The most desktop can easily fit one of each, which is a popular compromise, what of if you have a laptop with only one drive slot or you just really care about having your OS and a few important applications launch quickly and you do not mind waiting extra seconds to load your library.

In that case, your Solid State Hybrid Drive or an SSHD might be the right choice for you, they are not called that because they run off a mix of gasoline and electricity, just think of the fumes that will build up inside your case, but because they contain both spinning this platter like you will find in a traditional hard drive and the same NAND flash and a controller you find in an SSD.

HDD can seem similar to hard drives.

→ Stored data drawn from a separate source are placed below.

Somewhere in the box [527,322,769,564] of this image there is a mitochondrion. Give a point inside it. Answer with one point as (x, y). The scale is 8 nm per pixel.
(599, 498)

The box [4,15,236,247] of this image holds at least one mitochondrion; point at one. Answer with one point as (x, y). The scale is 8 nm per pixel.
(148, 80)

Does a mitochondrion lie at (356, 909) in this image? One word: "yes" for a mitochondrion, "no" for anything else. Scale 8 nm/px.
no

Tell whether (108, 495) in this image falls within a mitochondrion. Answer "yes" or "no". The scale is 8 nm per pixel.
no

They use the same 2 and a half or 3 and a half form inch factor, and plug into a single SATA port, inside a special controller that manages both the NAND flash and the magnetic platter, so the hybrid drive appears as just one drive in your operating system.

Rather than a separate drive in the SSD. The firmware is also in charge of determining what data will be stored in the flash cells, quicker access, and what will be placed under the slower spinning platters.

Overtime the drive will learn what files are accessed most frequently and will automatically place those files in flash memory for you, no input from the user is required

The all in one convenience of a hybrid drive does come with some limitations, the flash memory capacity is quite small, typically no more than 32GB, so if you need quick access to lots of programs and data a full-fat SSD paired with a conventional hard drive, maybe a better set up for you

Hybrid Drives will also not give you the performance boost from the flat storage right off the bat, since they have to take time to learn, what data should be put in the NAN cells for quick access.

They start out being not much, if at all faster than the regular mechanical drive. Unfortunately, you can not manually tell a typical SSHD, to place specific things on the flash portion.

You still get the advantages of paying much less than you would for a standard SSD as well as ease of use for novice users or thinkers, who want a performance boost without having to deal with multiple drives or deciding what needs to go somewhere on their own.

If you need a lot of relatively cheap storage with a little extra quality for your next upgrade do not overlook, hybrid drives.